> Apply what you read
1. In the article about the frozen-embryo ruling, condense the paragraph beginning "Judge Anne-Christine Massullo was asked" into a short bulleted list that keeps its main facts.
2. Extend the article about the frozen-embryo ruling, picking up right after its last sentence.

> Document excerpt
That was the question put before a San Francisco judge who ruled this week that there are no take-backs.
Judge Anne-Christine Massullo was asked to consider the case of Dr Mimi Lee and Stephen Findley, who created, froze and stored embryos after Lee was diagnosed with breast cancer but before she began treatment. In the course of their efforts to preserve their ability to have a child together, they both signed off on the consent form presented to them by their fertility clinic, in which they stated that they had mutually agreed to have any remaining embryos destroyed should the two no longer be married.
The couple separated in 2013 and divorced in 2015, and they went to court over Lee’s desire to keep the embryos herself and use them to attempt a pregnancy.
In an 83-page decision, Massulo wrote: “It is a disturbing consequence of modern biological technology that the fate of nascent human life, which the embryos in this case represent, must be determined in a court by reference to cold legal principles.” But it is perhaps even more disturbing to argue the opposite – that the embryos Lee and Findley created are, as Massullo implies, life just casually discarded because of the flippancy of the law.

> Data for review
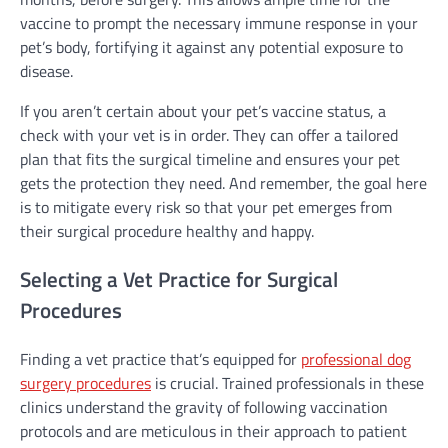
vaccine to prompt the necessary immune response in your
pet’s body, fortifying it against any potential exposure to
disease.
If you aren’t certain about your pet’s vaccine status, a
check with your vet is in order. They can offer a tailored
plan that fits the surgical timeline and ensures your pet
gets the protection they need. And remember, the goal here
is to mitigate every risk so that your pet emerges from
their surgical procedure healthy and happy.
Selecting a Vet Practice for Surgical
Procedures
Finding a vet practice that’s equipped for
professional dog
surgery procedures
is crucial. Trained professionals in these
clinics understand the gravity of following vaccination
protocols and are meticulous in their approach to patient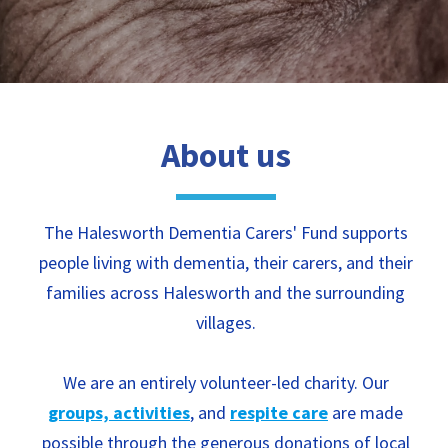
About us
The Halesworth Dementia Carers' Fund supports
people living with dementia, their carers, and their
families across Halesworth and the surrounding
villages.
We are an entirely volunteer-led charity. Our
groups, activities
, and
respite care
are made
possible through the generous donations of local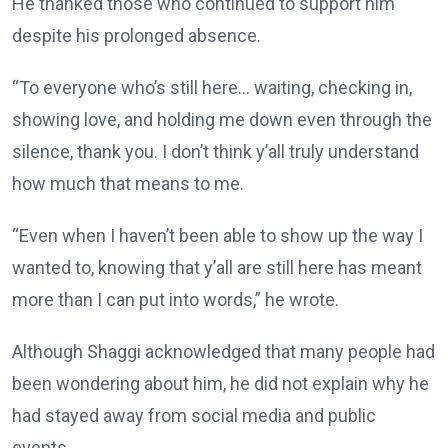
He thanked those who continued to support him
despite his prolonged absence.
“To everyone who’s still here… waiting, checking in,
showing love, and holding me down even through the
silence, thank you. I don’t think y’all truly understand
how much that means to me.
“Even when I haven’t been able to show up the way I
wanted to, knowing that y’all are still here has meant
more than I can put into words,” he wrote.
Although Shaggi acknowledged that many people had
been wondering about him, he did not explain why he
had stayed away from social media and public
events.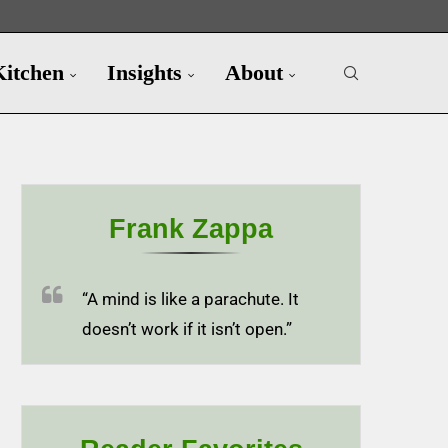
Kitchen
Insights
About
Frank Zappa
“A mind is like a parachute. It
doesn’t work if it isn’t open.”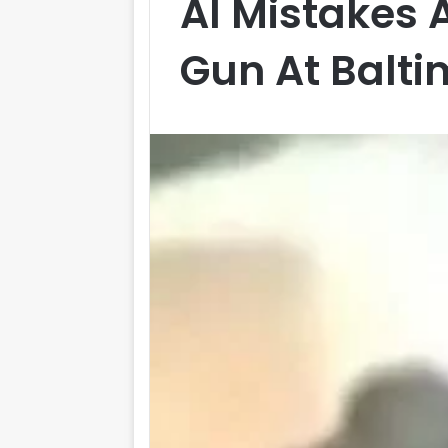
AI Mistakes 
Gun At Balti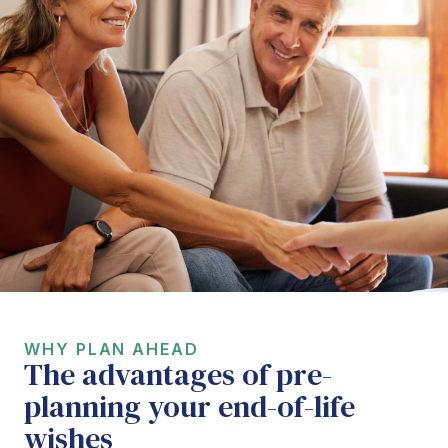
WHY PLAN AHEAD
The advantages of pre-
planning your end-of-life
wishes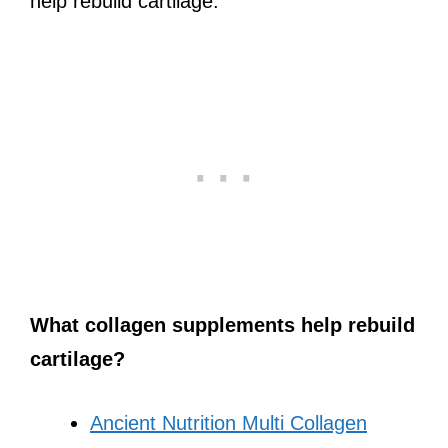
help rebuild cartilage.
What collagen supplements help rebuild
cartilage?
Ancient Nutrition Multi Collagen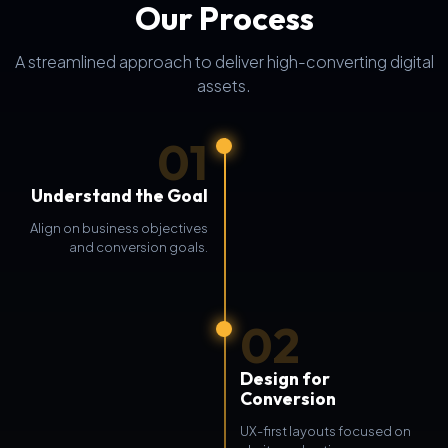
Our Process
A streamlined approach to deliver high-converting digital
assets.
01
Understand the Goal
Align on business objectives
and conversion goals.
02
Design for
Conversion
UX-first layouts focused on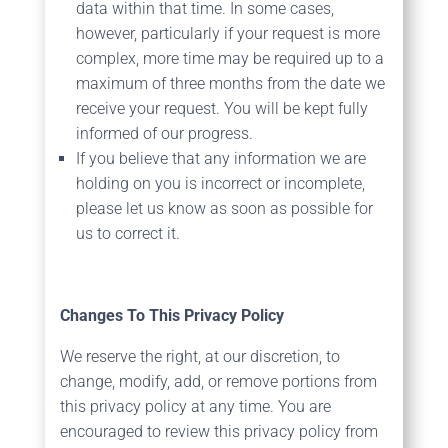
data within that time. In some cases,
however, particularly if your request is more
complex, more time may be required up to a
maximum of three months from the date we
receive your request. You will be kept fully
informed of our progress.
If you believe that any information we are
holding on you is incorrect or incomplete,
please let us know as soon as possible for
us to correct it.
Changes To This Privacy Policy
We reserve the right, at our discretion, to
change, modify, add, or remove portions from
this privacy policy at any time. You are
encouraged to review this privacy policy from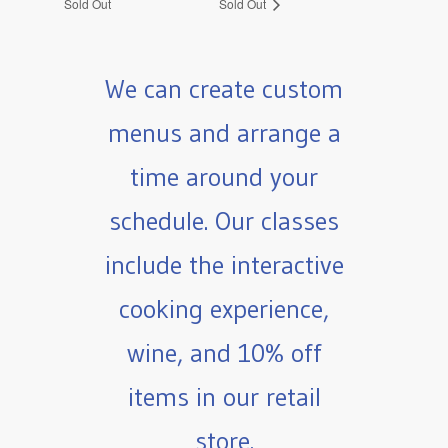
Sold Out
Sold Out
We can create custom
menus and arrange a
time around your
schedule. Our classes
include the interactive
cooking experience,
wine, and 10% off
items in our retail
store.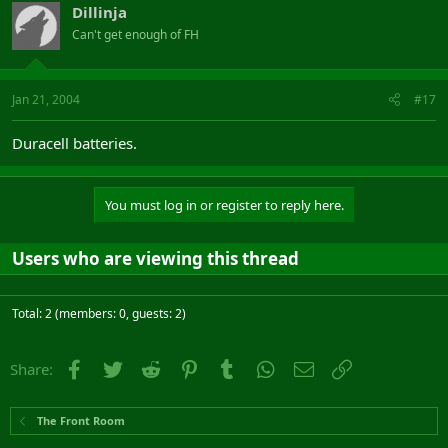
Dillinja
Can't get enough of FH
Jan 21, 2004
#17
Duracell batteries.
You must log in or register to reply here.
Users who are viewing this thread
Total: 2 (members: 0, guests: 2)
Facebook
Twitter
Reddit
Pinterest
Tumblr
WhatsApp
Email
Link
Share:
The Front Room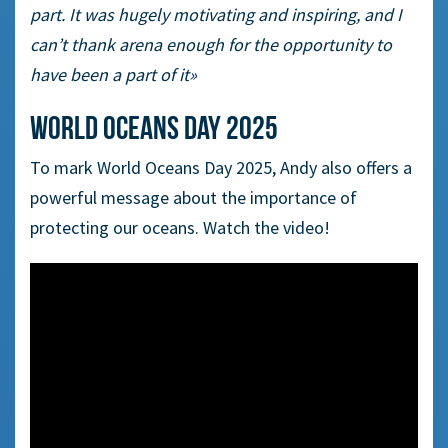
part. It was hugely motivating and inspiring, and I
can’t thank arena enough for the opportunity to
have been a part of it»
World Oceans Day 2025
To mark World Oceans Day 2025, Andy also offers a
powerful message about the importance of
protecting our oceans. Watch the video!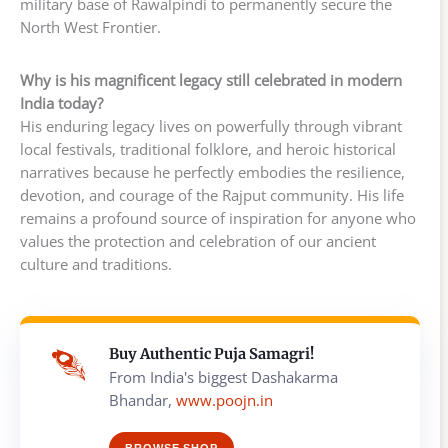
military base of Rawalpindi to permanently secure the
North West Frontier.
Why is his magnificent legacy still celebrated in modern
India today?
His enduring legacy lives on powerfully through vibrant
local festivals, traditional folklore, and heroic historical
narratives because he perfectly embodies the resilience,
devotion, and courage of the Rajput community. His life
remains a profound source of inspiration for anyone who
values the protection and celebration of our ancient
culture and traditions.
Buy Authentic Puja Samagri!
From India's biggest Dashakarma
Bhandar,
www.poojn.in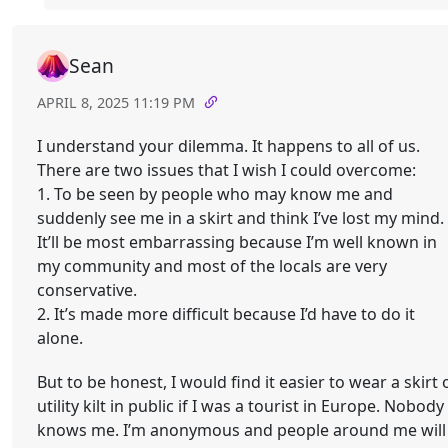
Sean
APRIL 8, 2025 11:19 PM
I understand your dilemma. It happens to all of us.
There are two issues that I wish I could overcome:
1. To be seen by people who may know me and
suddenly see me in a skirt and think I’ve lost my mind.
It’ll be most embarrassing because I’m well known in
my community and most of the locals are very
conservative.
2. It’s made more difficult because I’d have to do it
alone.
But to be honest, I would find it easier to wear a skirt 
utility kilt in public if I was a tourist in Europe. Nobody
knows me. I’m anonymous and people around me will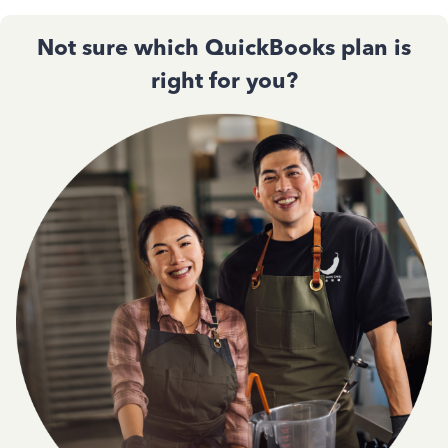
Not sure which QuickBooks plan is
right for you?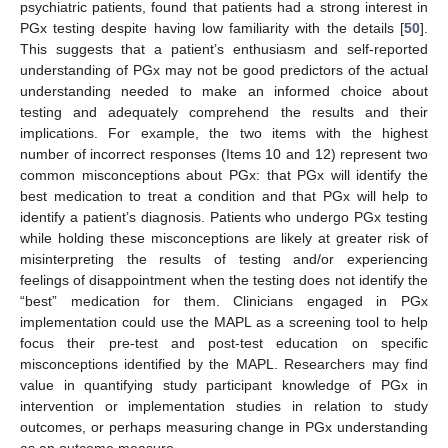
psychiatric patients, found that patients had a strong interest in
PGx testing despite having low familiarity with the details [
50
].
This suggests that a patient’s enthusiasm and self-reported
understanding of PGx may not be good predictors of the actual
understanding needed to make an informed choice about
testing and adequately comprehend the results and their
implications. For example, the two items with the highest
number of incorrect responses (Items 10 and 12) represent two
common misconceptions about PGx: that PGx will identify the
best medication to treat a condition and that PGx will help to
identify a patient’s diagnosis. Patients who undergo PGx testing
while holding these misconceptions are likely at greater risk of
misinterpreting the results of testing and/or experiencing
feelings of disappointment when the testing does not identify the
“best” medication for them. Clinicians engaged in PGx
implementation could use the MAPL as a screening tool to help
focus their pre-test and post-test education on specific
misconceptions identified by the MAPL. Researchers may find
value in quantifying study participant knowledge of PGx in
intervention or implementation studies in relation to study
outcomes, or perhaps measuring change in PGx understanding
as an outcome measure.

> Written responses
1.
- Judge Anne-Christine Massullo heard the case of Dr Mimi Lee and Stephen Findley.
- The couple created, froze and stored embryos after Lee was diagnosed with breast cancer and before she started treatment.
- They did this to preserve their ability to have a child together.
- Both signed their fertility clinic's consent form, which said they had mutually agreed that any remaining embryos would be destroyed if they were no longer married.

2.
This seeming form of reproductive policing – making women and men sign away their rights to their own genetic material – is actually a safeguard to ensure that women continue to be guaranteed basic reproductive rights and, indeed, rights to their own bodies and genetic material). Paradoxically, letting someone lay claim to embryos that they have legally consented to discard in the event of divorce is just one small step from stopping someone from being able to freely choose what exactly happens with and to their own bodies and healthcare decisions.
Earlier this year, actress Sofia Vergara faced a similar legal battle, when a judge ruled that the Modern Family star’s ex-fiance, Nick Loeb, had a right to sue Vergara for “custody” over their unused, frozen embryos that were created when the two were still a couple.
At the time of the Vergara ruling, Cecile Richards, the president of Planned Parenthood Federation of America and the Planned Parenthood Action Fund, said in a statement: “Every woman should be able to decide whether and how to have children, without coercion, shame, or judgment.” She added that litigation like that faced by Vergara constituted a form of “bullying” that attempted “to force someone to have children against her will ... These are deeply personal decisions for women, and they should be respected.”
And indeed, it seems to follow that Findley’s decision to not have a child with Lee should garner the same respect as Vergara’s decision to not have a child with Loeb. The alternative could be significant limitations on both women’s reproductive rights and on the ability of women and men to access reproductive assistance.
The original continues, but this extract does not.